4. To our knowledge, there are no judgments outstanding against the
Company or ResNet Inc. Except as set forth on Schedule 3.6 of the Credit
Agreement, there is no action, suit or proceeding pending before any court or
any governmental or regulatory authority, against or otherwise involving the
Borrower or its Subsidiaries, or to our knowledge threatened, which, if
adversely determined, would have a material adverse effect upon the
consolidated financial condition or business of the Borrower.
5. To our knowledge, neither the Borrower nor ResNet Inc. is in
default with respect to any agreement, resolution, decree, bond, note,
indenture, order or judgment to which it is a
F-2
party or by which it is bound, or any other agreement or other instrument by
which any of the properties or assets owned or used by the Borrower or its
Subsidiaries in the conduct of their respective businesses is affected.
6. Neither the Borrower nor ResNet Inc. is an "investment company"
registered or required to be registered under the Investment Company Act of
1940, as amended, or controlled by such a company.
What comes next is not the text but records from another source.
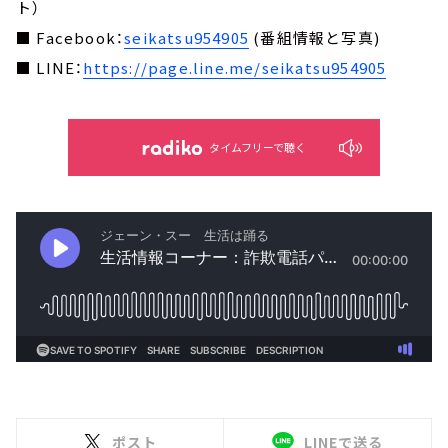
ト）
■ Facebook：
seikatsu954905
(番組情報と写真)
■ LINE：
https://page.line.me/seikatsu954905
タイムフリーで聴く
ポスト
LINEで送る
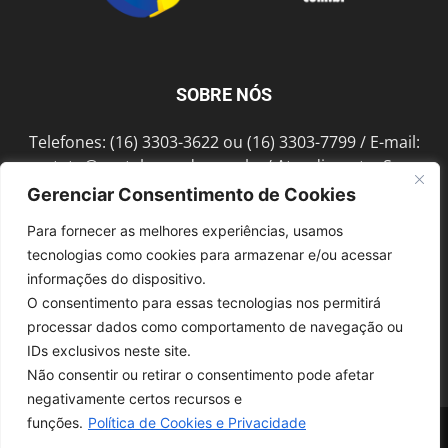
SOBRE NÓS
Telefones: (16) 3303-3622 ou (16) 3303-7799 / E-mail:
contato@portalmorada.com.br
/ Atendimento: Seg a
Sex das 8h às 18h / Endereço: Av. Bento de Abreu, 889
Gerenciar Consentimento de Cookies
Fonte Luminosa Araraquara – SP CEP 14802-396
Para fornecer as melhores experiências, usamos
tecnologias como cookies para armazenar e/ou acessar
informações do dispositivo.
SIGA-NOS
O consentimento para essas tecnologias nos permitirá
processar dados como comportamento de navegação ou
IDs exclusivos neste site.
Não consentir ou retirar o consentimento pode afetar
negativamente certos recursos e
funções.
Política de Cookies e Privacidade
© 1997-2022, GRUPO ROBERTO MONTORO É proibida a reprodução do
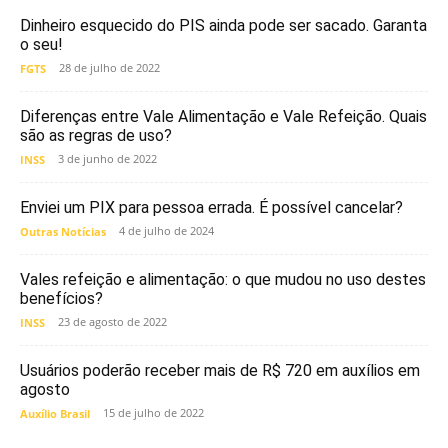
Dinheiro esquecido do PIS ainda pode ser sacado. Garanta
o seu!
28 de julho de 2022
FGTS
Diferenças entre Vale Alimentação e Vale Refeição. Quais
são as regras de uso?
3 de junho de 2022
INSS
Enviei um PIX para pessoa errada. É possível cancelar?
4 de julho de 2024
Outras Notícias
Vales refeição e alimentação: o que mudou no uso destes
benefícios?
23 de agosto de 2022
INSS
Usuários poderão receber mais de R$ 720 em auxílios em
agosto
15 de julho de 2022
Auxílio Brasil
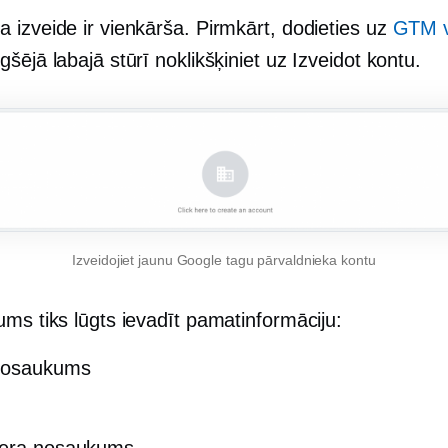
 izveide ir vienkārša. Pirmkārt, dodieties uz
GTM v
šējā labajā stūrī noklikšķiniet uz Izveidot kontu.
Izveidojiet jaunu Google tagu pārvaldnieka kontu
ms tiks lūgts ievadīt pamatinformāciju:
nosaukums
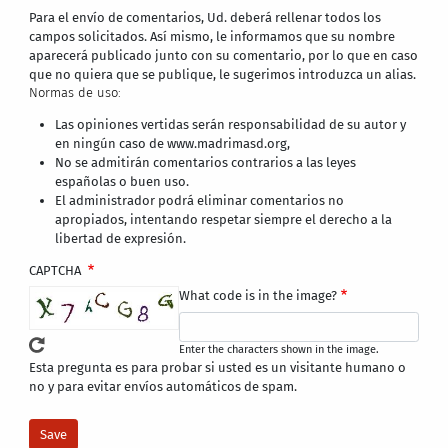
Para el envío de comentarios, Ud. deberá rellenar todos los
campos solicitados. Así mismo, le informamos que su nombre
aparecerá publicado junto con su comentario, por lo que en caso
que no quiera que se publique, le sugerimos introduzca un alias.
Normas de uso:
Las opiniones vertidas serán responsabilidad de su autor y
en ningún caso de www.madrimasd.org,
No se admitirán comentarios contrarios a las leyes
españolas o buen uso.
El administrador podrá eliminar comentarios no
apropiados, intentando respetar siempre el derecho a la
libertad de expresión.
CAPTCHA
What code is in the image?
Enter the characters shown in the image.
Esta pregunta es para probar si usted es un visitante humano o
no y para evitar envíos automáticos de spam.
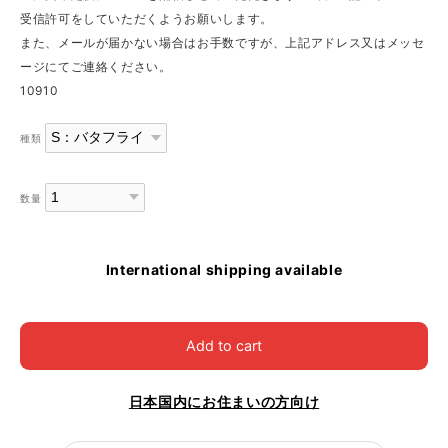
受信許可をしていただくようお願いします。
また、メールが届かない場合はお手数ですが、上記アドレス又はメッセ
ージにてご連絡ください。
10910
種類
数量
International shipping available
Add to cart
日本国内にお住まいの方向け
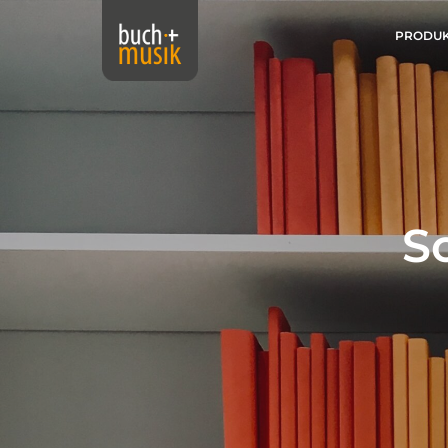
PRODU
S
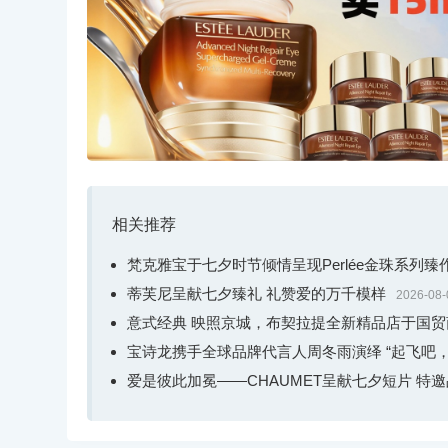
这个夏天，周大福以“夏调”重构夏日意趣，聆听
一景，一韵一形，化作可视可感的具象意境。
夏意初盈，暑气尚浅。初夏夜雨潇潇洒落，竹器
清脆嘀嗒之音悠然荡漾，奏响夏调温柔澄澈的开篇前奏
相关推荐
梵克雅宝于七夕时节倾情呈现Perlée金珠系列
蒂芙尼呈献七夕臻礼 礼赞爱的万千模样
2026-08-
意式经典 映照京城，布契拉提全新精品店于国
宝诗龙携手全球品牌代言人周冬雨演绎 “起飞吧，
爱是彼此加冕——CHAUMET呈献七夕短片 特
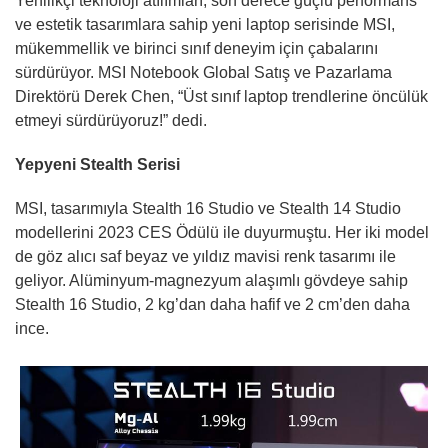
Yenilikçi teknoloji atılımları, son derece güçlü performans
ve estetik tasarımlara sahip yeni laptop serisinde MSI,
mükemmellik ve birinci sınıf deneyim için çabalarını
sürdürüyor. MSI Notebook Global Satış ve Pazarlama
Direktörü Derek Chen, “Üst sınıf laptop trendlerine öncülük
etmeyi sürdürüyoruz!” dedi.
Yepyeni Stealth Serisi
MSI, tasarımıyla Stealth 16 Studio ve Stealth 14 Studio
modellerini 2023 CES Ödülü ile duyurmuştu. Her iki model
de göz alıcı saf beyaz ve yıldız mavisi renk tasarımı ile
geliyor. Alüminyum-magnezyum alaşımlı gövdeye sahip
Stealth 16 Studio, 2 kg’dan daha hafif ve 2 cm’den daha
ince.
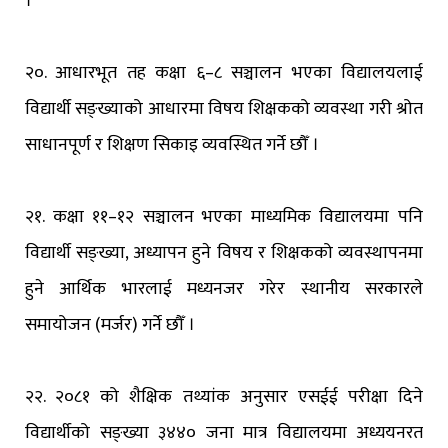
।
२०. आधारभूत तह कक्षा ६–८ सञ्चालन भएका विद्यालयलाई
विद्यार्थी सङ्ख्याको आधारमा विषय शिक्षकको व्यवस्था गरी श्रोत
साधानपूर्ण र शिक्षण सिकाइ व्यवस्थित गर्ने छौँ ।
२१. कक्षा ११–१२ सञ्चालन भएका माध्यमिक विद्यालयमा पनि
विद्यार्थी सङ्ख्या, अध्यापन हुने विषय र शिक्षकको व्यवस्थापनमा
हुने आर्थिक भारलाई मध्यनजर गरेर स्थानीय सरकारले
समायोजन (मर्जर) गर्ने छौँ ।
२२. २०८१ को शैक्षिक तथ्यांक अनुसार एसईई परीक्षा दिने
विद्यार्थीको सङ्ख्या ३४४० जना मात्र विद्यालयमा अध्ययनरत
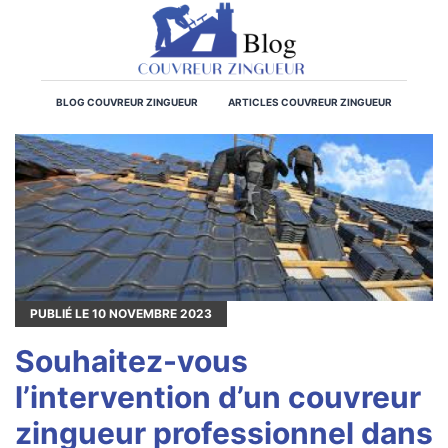
BLOG COUVREUR ZINGUEUR
ARTICLES COUVREUR ZINGUEUR
PUBLIÉ LE
10
NOVEMBRE 2023
Souhaitez-vous
l’intervention d’un couvreur
zingueur professionnel dans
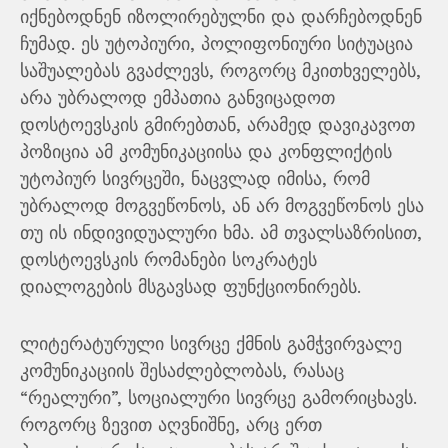
იქნებოდნენ იზოლირებულნი და დარჩებოდნენ
ჩუმად. ეს უტოპიური, პოლიფონიური სიტუაცია
საშუალებას გვაძლევს, როგორც მკითხველებს,
არა უბრალოდ ემპათია განვიცადოთ
დოსტოევსკის გმირებთან, არამედ დავიკავოთ
პოზიცია ამ კომუნიკაციისა და კონფლიქტის
უტოპიურ სივრცეში, ნაცვლად იმისა, რომ
უბრალოდ მოგვეწონოს, ან არ მოგვეწონოს ესა
თუ ის ინდივიდუალური ხმა. ამ თვალსაზრისით,
დოსტოევსკის რომანები სოკრატეს
დიალოგების მსგავსად ფუნქციონირებს.
ლიტერატურული სივრცე ქმნის გამჭვირვალე
კომუნიკაციის შესაძლებლობას, რასაც
“რეალური”, სოციალური სივრცე გამორიცხავს.
როგორც ზევით აღვნიშნე, არც ერთ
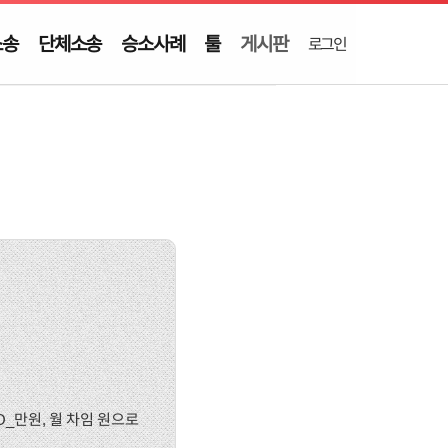
소송
단체소송
승소사례
툴
게시판
로그인
 O_만원, 월 차임 원으로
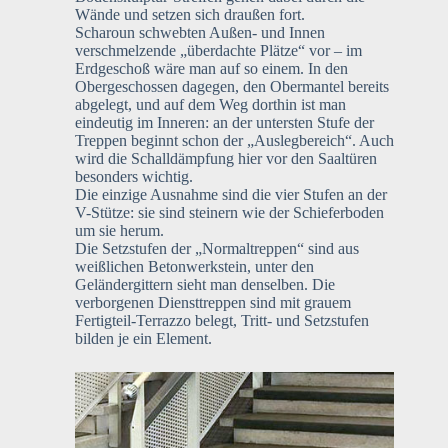
Wände und setzen sich draußen fort.
Scharoun schwebten Außen- und Innen
verschmelzende „überdachte Plätze“ vor – im
Erdgeschoß wäre man auf so einem. In den
Obergeschossen dagegen, den Obermantel bereits
abgelegt, und auf dem Weg dorthin ist man
eindeutig im Inneren: an der untersten Stufe der
Treppen beginnt schon der „Auslegbereich“. Auch
wird die Schalldämpfung hier vor den Saaltüren
besonders wichtig.
Die einzige Ausnahme sind die vier Stufen an der
V-Stütze: sie sind steinern wie der Schieferboden
um sie herum.
Die Setzstufen der „Normaltreppen“ sind aus
weißlichen Betonwerkstein, unter den
Geländergittern sieht man denselben. Die
verborgenen Diensttreppen sind mit grauem
Fertigteil-Terrazzo belegt, Tritt- und Setzstufen
bilden je ein Element.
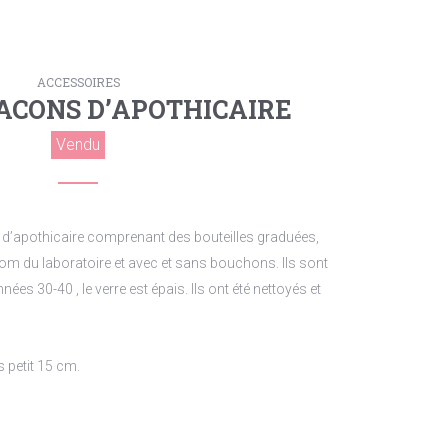
ACCESSOIRES
LACONS D’APOTHICAIRE
Vendu
 d’apothicaire comprenant des bouteilles graduées,
om du laboratoire et avec et sans bouchons. Ils sont
nées 30-40 , le verre est épais. Ils ont été nettoyés et
s petit 15 cm.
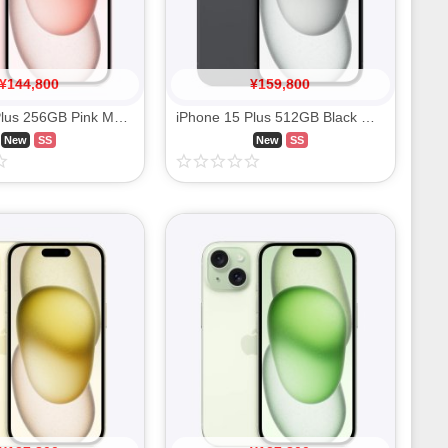
¥
144,800
¥
159,800
iPhone 15 Plus 256GB Pink MU0H3J/A SIM FREE
iPhone 15 Plus 512GB Black MU0T3J/A SIM FREE
New
SS
New
SS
7. Neither the Borrower nor ResNet Inc. is a "holding company" or a
"subsidiary company" of a "holding company" or an "affiliate" of a "holding
company" within the meaning of the Public Utility Holding Company Act of
1935, as amended.
8. The interest rates applicable to the obligations of the Borrower
under the Credit Agreement and the Notes do not violate any law, rule or
regulation prescribing a maximum rate of interest.